NESBITT, John (?1745-1817), of Keston Park, nr. Bromley, Kent.

Published in The History of Parliament: the House of Commons 1790-1820, ed. R. Thorne, 1986
Available from Boydell and Brewer

Constituency

Dates

1780 - 1790
1790 - 1796
1796 - 1802

Family and Education

b. ?1745, 2nd s. of Cosby Nesbitt, MP [I], of Lismore, co. Cavan by Anne, da. of John Enery of Bawnboy, co. Cavan. unm. suc. uncle Arnold Nesbitt 1779.

Offices Held

Councillor, duchy of Cornwall 1801; commr. for hackney coaches 1814-d.

Biography

Nesbitt inherited from his uncle, a West India merchant, his business in Bishopsgate Street and a large estate in England and the West Indies encumbered with debts, largely to the crown, of over £120,000. This accounts for his fluctuating fortunes; the business (Arnold and John Nesbitt) was transferred to Aldermanbury as Nesbitt and Stewart by 1791, and in 1803 to more modest premises as Nesbitt and Rolleston at Tokenhouse Yard, Lothbury, where it was at his death and afterwards, in his name, until 1826. The crown debts, on the Winchelsea estates, were the subject of a suit in Chancery that was not settled until shortly before his death and by 1802 he was declared bankrupt.1

In Parliament after 1790, having sold the family interest at Winchelsea for £15,000, he sat for two proprietary boroughs, presumably by purchase: for Gatton probably on Robert Ladbroke’s* interest and for Bodmin on Sir John Morshead’s*. He apparently never spoke in the House, but he did transfer his allegiance from opposition to government: after being listed a supporter of repeal of the Test Act in Scotland in April 1791 and voting with opposition in the Oczakov divisions, 12 Apr. 1791 and 1 Mar. 1792, no other minority vote is recorded and he certainly supported Pitt over assessed taxes, 4 Jan. 1798. He voted against the abolition of the slave trade, 15 Mar. 1796. That week he was steward at the anniversary dinner of the St. Patrick’s Benevolent Society.

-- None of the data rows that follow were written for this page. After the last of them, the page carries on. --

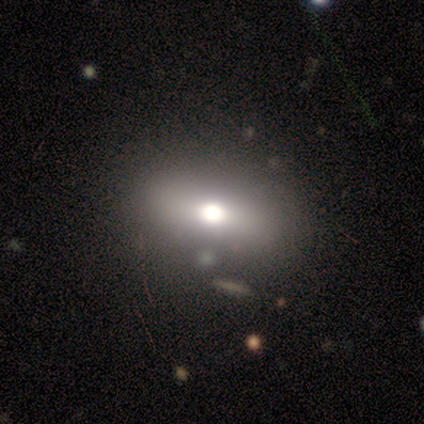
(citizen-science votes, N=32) A smooth galaxy with no disk features (75%) that is in between round and cigar-shaped (79%).

Vote fractions:
- Smooth or featured? smooth: 75% / featured or disk: 12% / star or artifact: 12%
- How rounded? in between: 79% / round: 21% / cigar-shaped: 0%
- Merging? merger: 25% / none: 21% / minor disturbance: 7% / major disturbance: 0%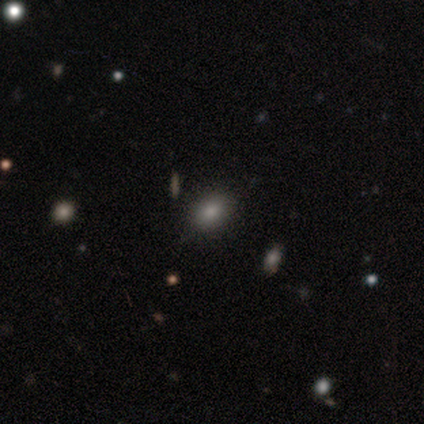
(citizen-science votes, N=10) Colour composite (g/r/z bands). It shows a smooth galaxy with no disk features (80%) that is in between round and cigar-shaped (75%). Merging: none (100%).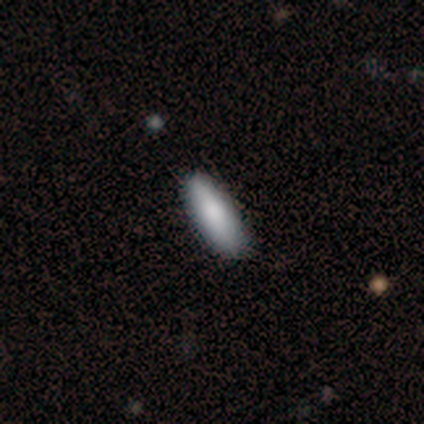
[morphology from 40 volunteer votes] This is clearly a smooth galaxy (85%). How rounded: likely in between (68%). Merging: possibly none (51%).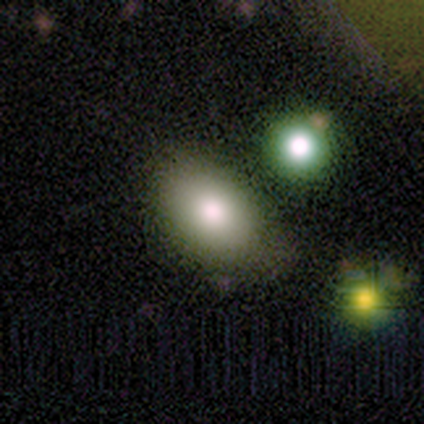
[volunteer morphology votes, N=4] Overall: smooth (75%). How rounded: in between (100%). Merging: none (100%).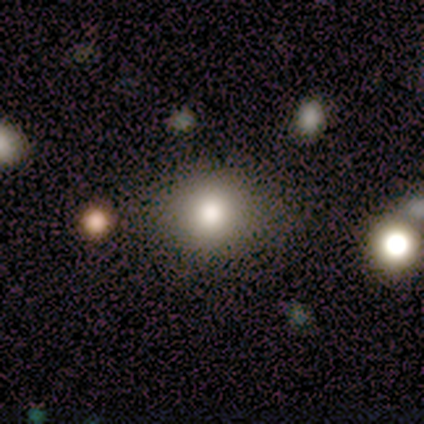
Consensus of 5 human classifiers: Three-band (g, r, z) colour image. It shows a smooth galaxy with no disk features (60%) that is round (67%). Merging: none (100%).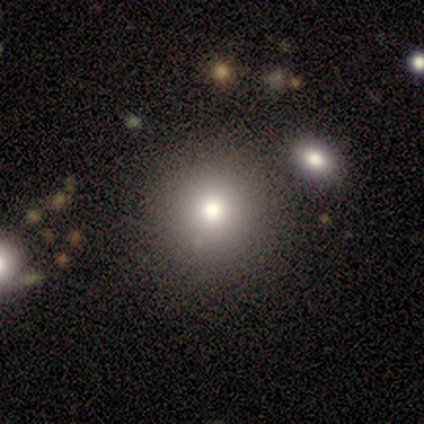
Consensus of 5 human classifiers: smooth_or_featured: smooth (p=0.60) [alt: featured or disk p=0.20]
how_rounded: round (p=0.67) [alt: in between p=0.33]
merging: none (p=0.75) [alt: minor disturbance p=0.25]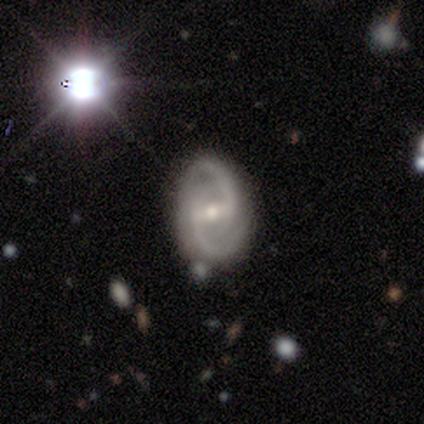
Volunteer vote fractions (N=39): featured or disk 95%, smooth 3%, star or artifact 3%. Down the decision tree: edge-on disk — no (97%); bar — weak (53%); spiral arms — yes (97%); spiral arm count — 2 (97%); spiral winding — medium (37%); bulge size — small (56%); merging — none (84%).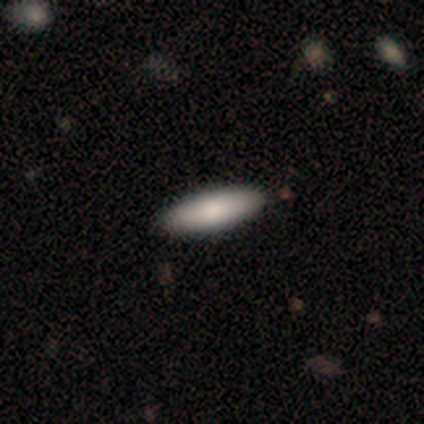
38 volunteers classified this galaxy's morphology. This is likely a smooth galaxy (76%). How rounded: likely in between (66%). Merging: clearly none (97%).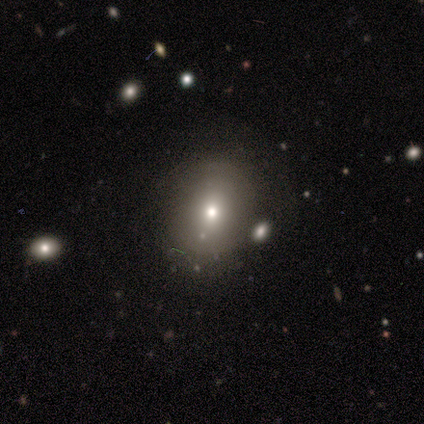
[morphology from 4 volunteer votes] Smooth or featured: featured or disk — 75% (star or artifact — 25%)
Edge-on disk: no — 100%
Bar: no — 67% (weak — 33%)
Spiral arms: no — 100%
Bulge size: moderate — 67% (small — 33%)
Merging: none — 100%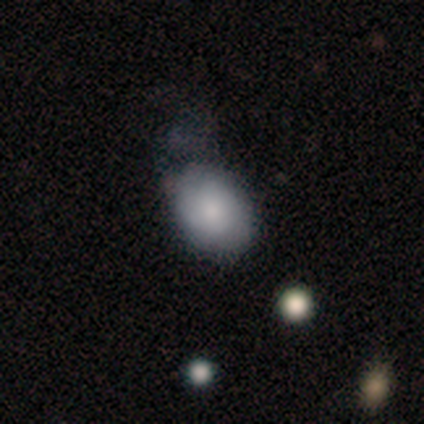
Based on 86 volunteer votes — smooth-or-featured: smooth: 77% | featured or disk: 13% | star or artifact: 10%
  how-rounded: in between: 73% | round: 27% | cigar-shaped: 0%
  merging: none: 44% | minor disturbance: 38% | major disturbance: 14% | merger: 4%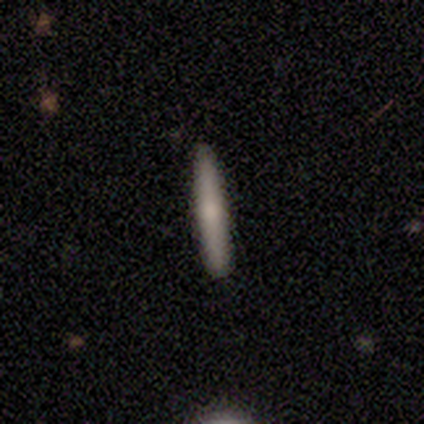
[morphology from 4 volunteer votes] Smooth or featured?
  - smooth: 50% * (tied)
  - featured or disk: 50% * (tied)
  - star or artifact: 0%
How rounded?
  - cigar-shaped: 100% *
  - round: 0%
  - in between: 0%
Merging?
  - none: 75% *
  - minor disturbance: 25%
  - major disturbance: 0%
  - merger: 0%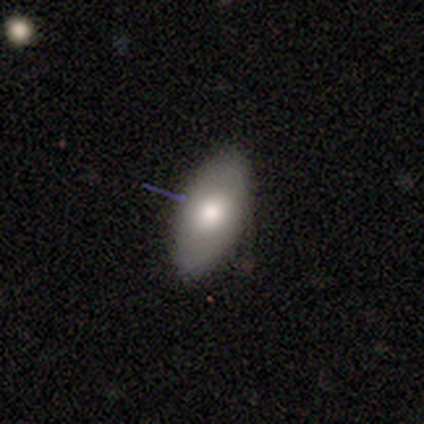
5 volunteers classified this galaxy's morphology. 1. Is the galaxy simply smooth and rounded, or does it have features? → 100% smooth, 0% featured or disk, 0% star or artifact.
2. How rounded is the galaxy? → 100% in between, 0% round, 0% cigar-shaped.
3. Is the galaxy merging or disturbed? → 100% none, 0% minor disturbance, 0% major disturbance, 0% merger.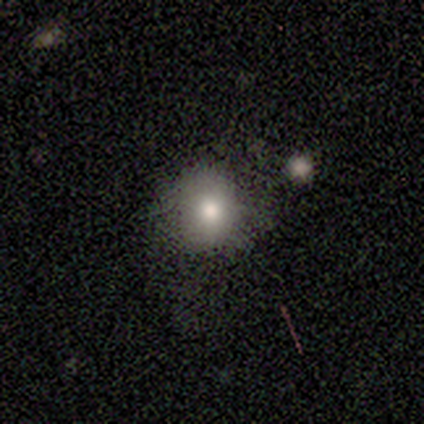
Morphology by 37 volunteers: Overall: smooth (78%). How rounded: round (86%). Merging: none (64%; minor disturbance 25%).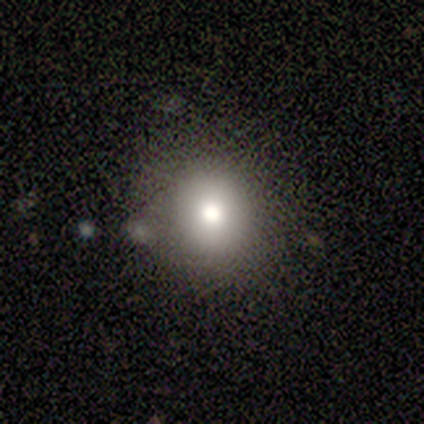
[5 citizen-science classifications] Overall: smooth (60%; featured or disk 20%). How rounded: round (100%). Merging: none (50%, tied with merger).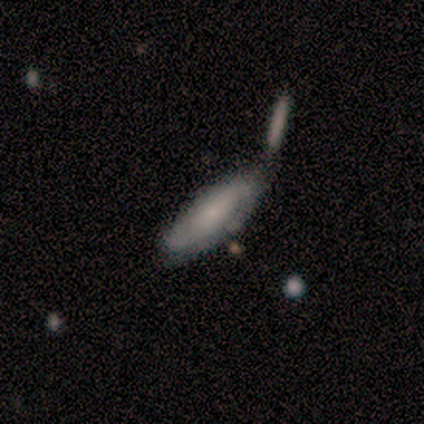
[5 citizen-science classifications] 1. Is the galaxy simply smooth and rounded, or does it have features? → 40% smooth (tied), 40% star or artifact (tied), 20% featured or disk.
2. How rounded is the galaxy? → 100% cigar-shaped, 0% round, 0% in between.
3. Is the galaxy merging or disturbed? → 67% none, 33% merger, 0% minor disturbance, 0% major disturbance.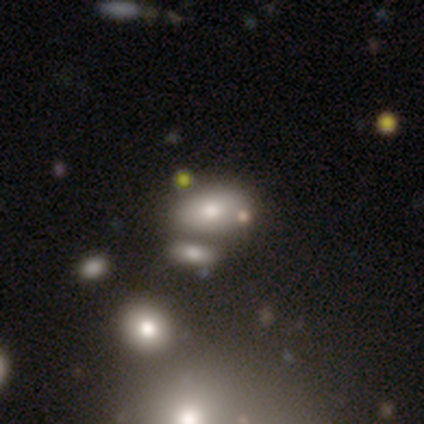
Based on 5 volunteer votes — smooth_or_featured: smooth (p=0.60) [alt: featured or disk p=0.20]
how_rounded: in between (p=0.67) [alt: round p=0.33]
merging: none (p=0.75) [alt: merger p=0.25]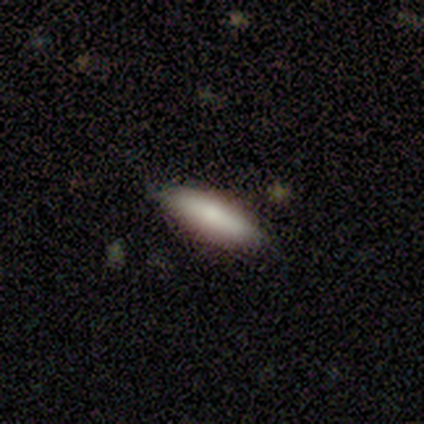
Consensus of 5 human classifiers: smooth_or_featured: smooth (p=0.80) [alt: star or artifact p=0.20]
how_rounded: in between (p=0.75) [alt: round p=0.25]
merging: minor disturbance (p=0.50) [alt: none p=0.25]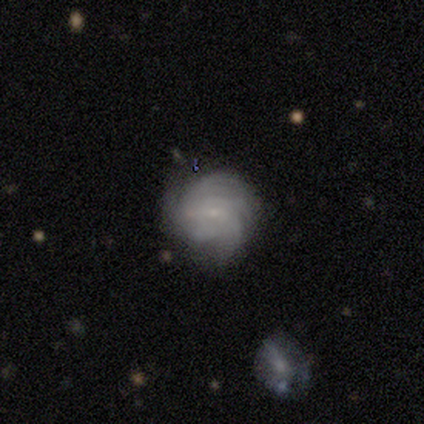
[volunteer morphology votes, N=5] Smooth or featured? featured or disk (80%)
Edge-on disk? no (100%)
Bar? no (75%)
Spiral arms? yes (75%)
Spiral winding? tight (67%)
Spiral arm count? more than 4 (67%)
Bulge size? small (75%)
Merging? none (80%)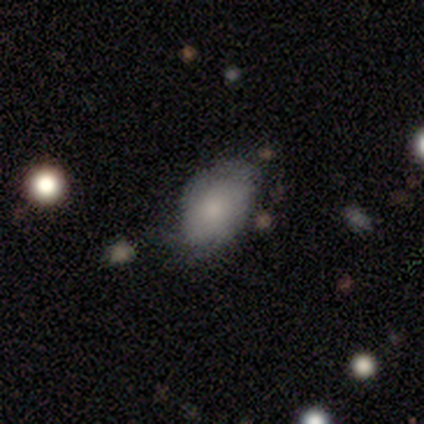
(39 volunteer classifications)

His firm subscribed £30,000 to the loyalty loan for 1797. He was a neighbour of Pitt’s in Kent and in May 1797 offered to be his go-between with a party in the French government who, he was informed, were ready to open peace negotiations.2

In 1802 he had to sell much of his property, including Gainsborough’s portait of his uncle (1 gn.) and ‘Blue Boy’ (80 gns.), to meet his creditors and did not return to Parliament. In 1811 he begged the Prince of Wales, to whose set he had belonged, to give him a post in his household, but the Prince had nothing suitable to offer, except the promise that he might succeed Sir James Gambler as consul-general in Brazil. In December 1811, after sending some vintage brandy to McMahon, he again requested a position, referring to the Prince’s kindness to him for 30 years and to ‘a late melancholy event in my family which makes me now more urgent’. In 1814 he wrote ‘I shall be happy to take any situation you may think fit for a faithful servant who has been ... near twenty years in Parliament and never applied for any favour’. He obtained a commissioner’s place.3

He died 15 Mar. 1817, aged 71. In 1871 his housekeeper at Keston remembered him as ‘a tall, thin and gentlemanly looking man, much younger looking than he was said to be’. His residuary legatee was his brother Thomas.4

Ref Volumes: 1790-1820

Author: R. G. Thorne

Notes

  • 1. N. and Q. clxxiv. 331; A. Nesbitt, Hist. Fam. of Nesbit or Nesbitt, 46-47.
  • 2. PRO, Dacres Adams mss 2/8.
  • 3. Prince of Wales Corresp. viii. 3235.
  • 4. Gent. Mag. (1817), i. 375; Nesbitt, loc. cit.; PCC 325 Effingham.